■ Chart-based quiz items:
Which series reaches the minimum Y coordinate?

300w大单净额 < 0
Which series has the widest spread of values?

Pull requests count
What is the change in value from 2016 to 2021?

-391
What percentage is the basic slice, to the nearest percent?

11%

==

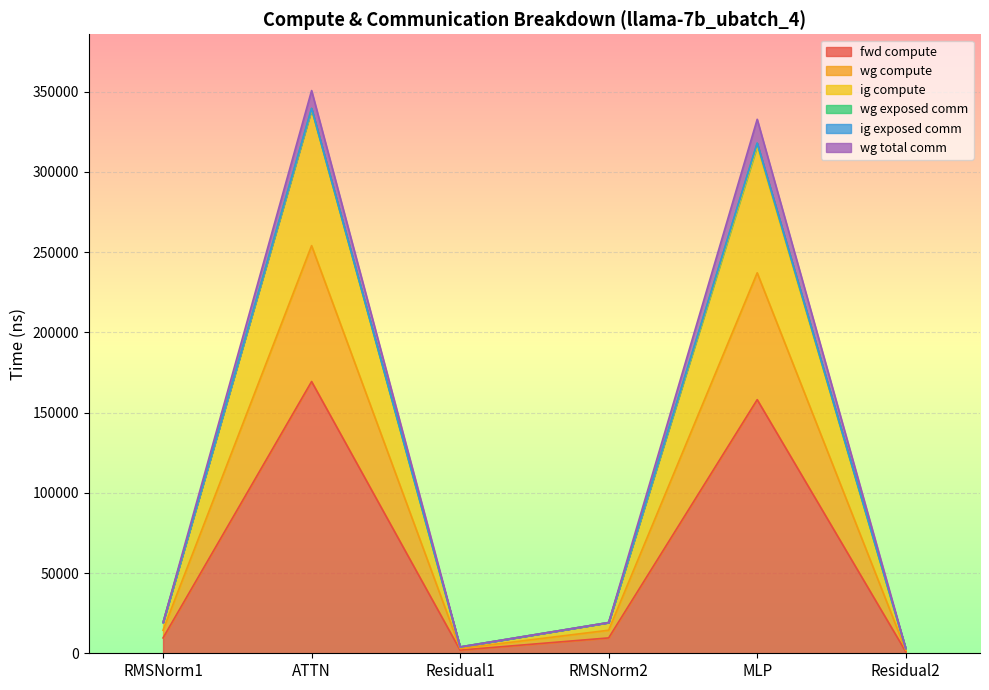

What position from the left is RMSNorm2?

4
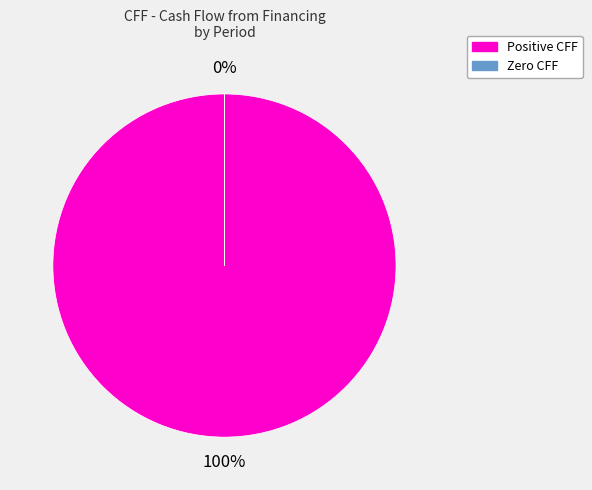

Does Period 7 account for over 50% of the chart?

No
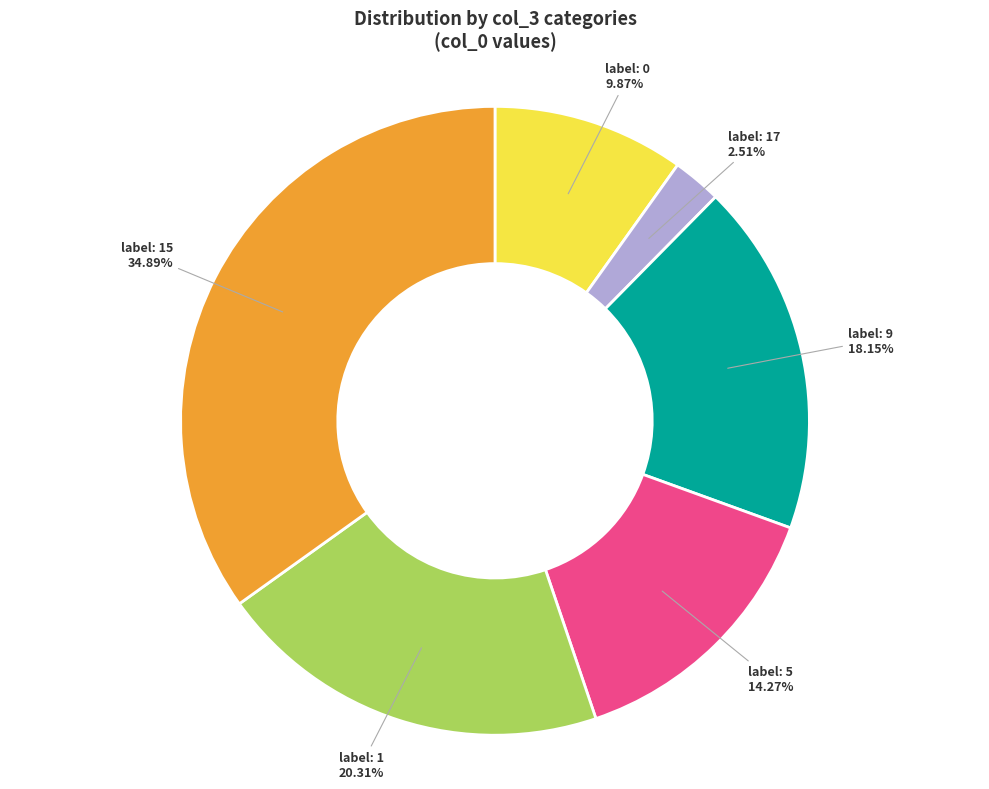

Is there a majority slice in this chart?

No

==

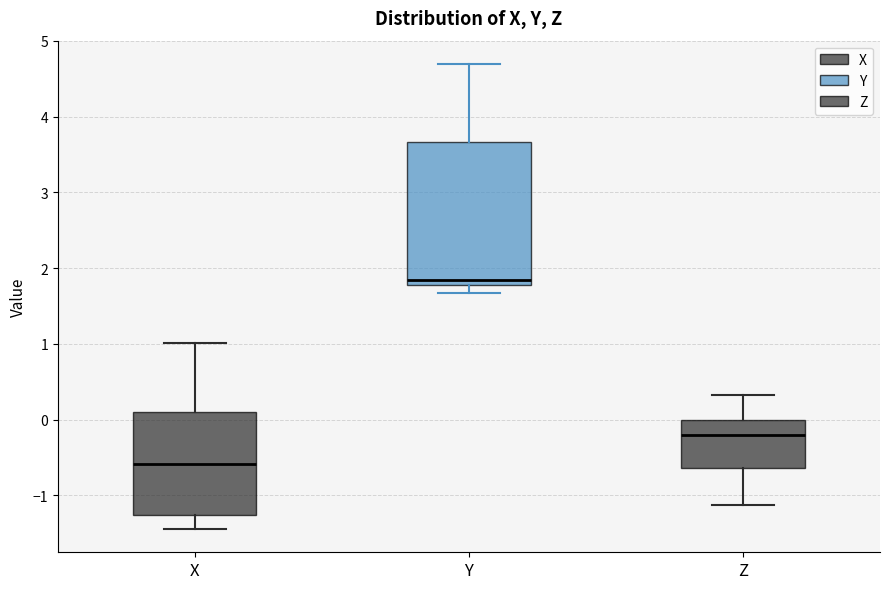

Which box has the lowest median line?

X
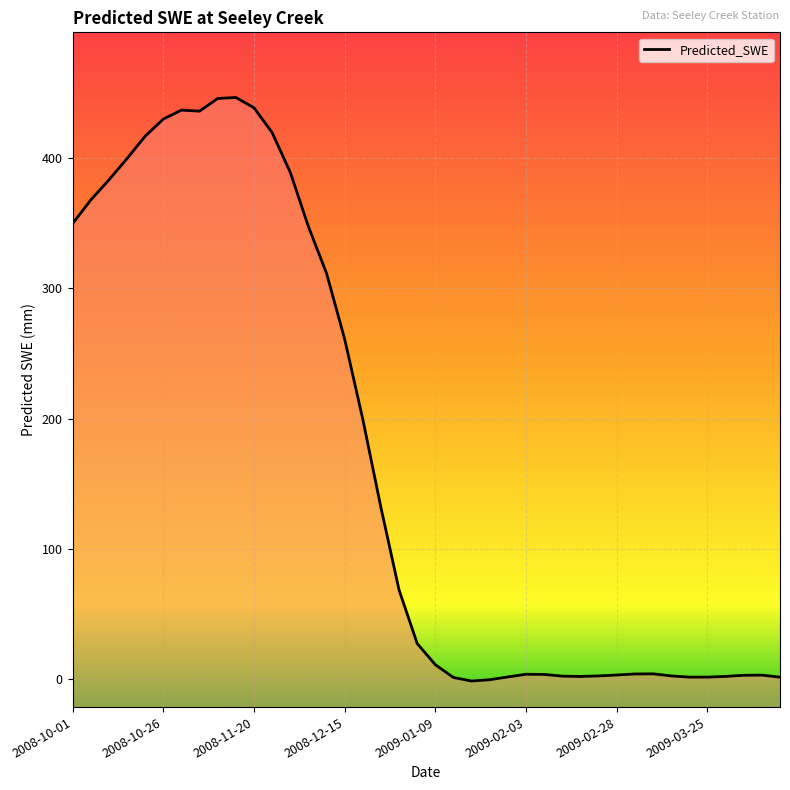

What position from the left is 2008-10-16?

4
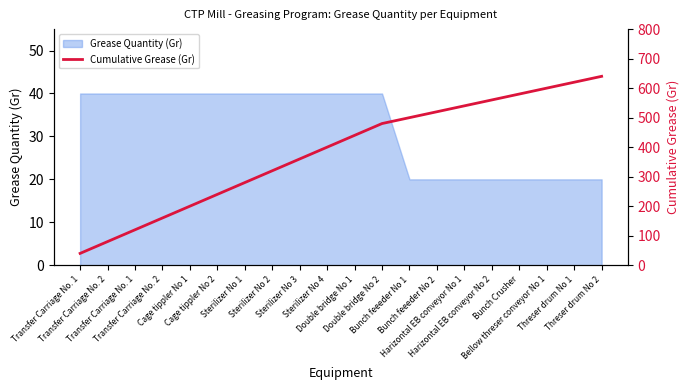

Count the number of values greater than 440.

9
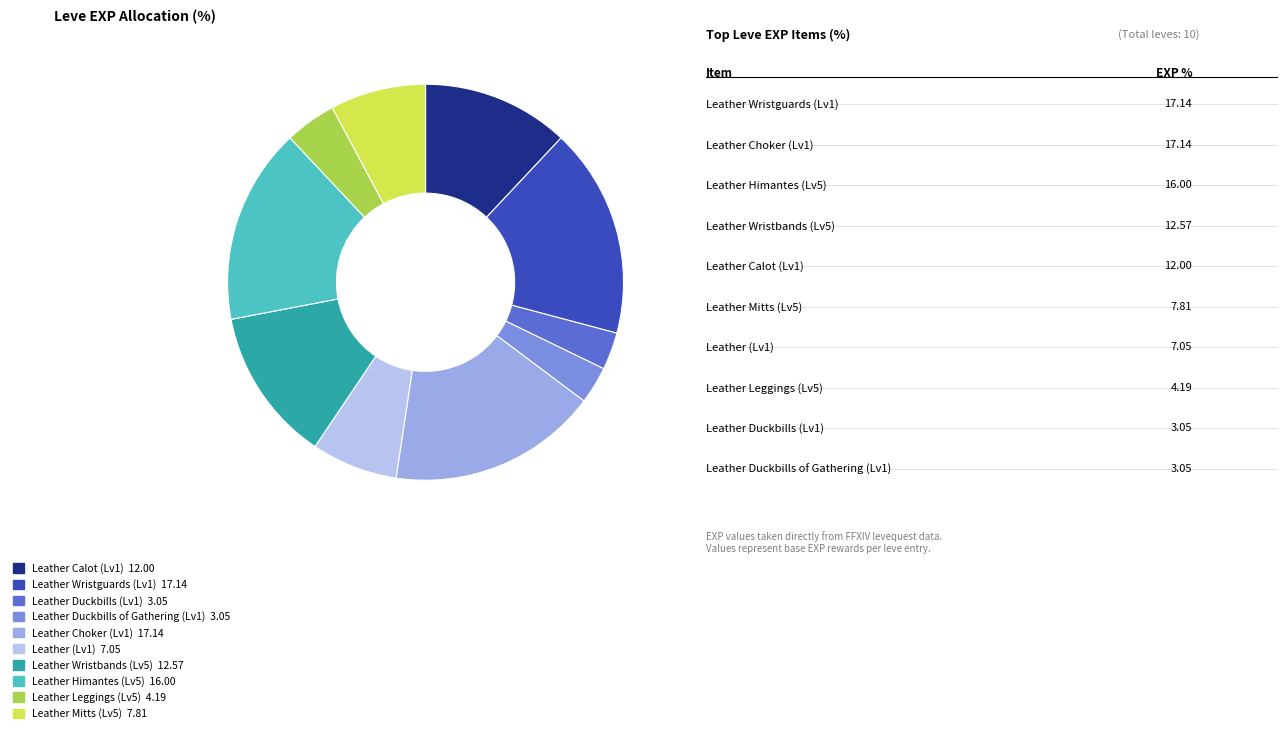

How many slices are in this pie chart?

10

■ Task prompt:
Pull out every line in the rows above that contains the word "series", and copy each one unchanged.

■ Response for this exercise:
Which series reaches the minimum Y coordinate?
Which series has the widest spread of values?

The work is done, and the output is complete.